Assigned task
Write out every line of text from the listing below word for word, leaving the pictures out of your answer.

[Stored data entries]
========

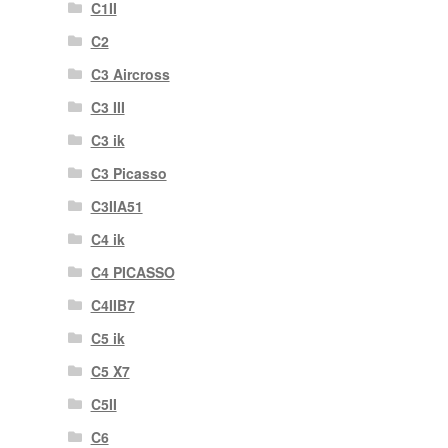
C1II
C2
C3 Aircross
C3 III
C3 ik
C3 Picasso
C3IIA51
C4 ik
C4 PICASSO
C4IIB7
C5 ik
C5 X7
C5II
C6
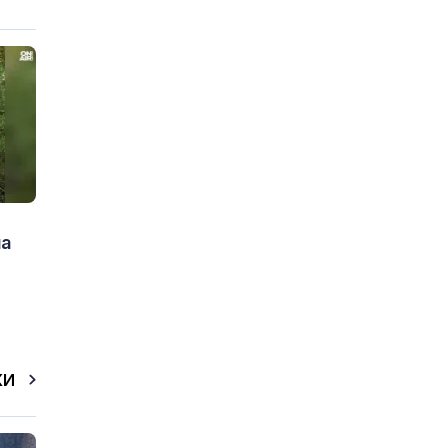
на
КИ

========

Response
C1II
C2
C3 Aircross
C3 III
C3 ik
C3 Picasso
C3IIA51
C4 ik
C4 PICASSO
C4IIB7
C5 ik
C5 X7
C5II
C6
на
КИ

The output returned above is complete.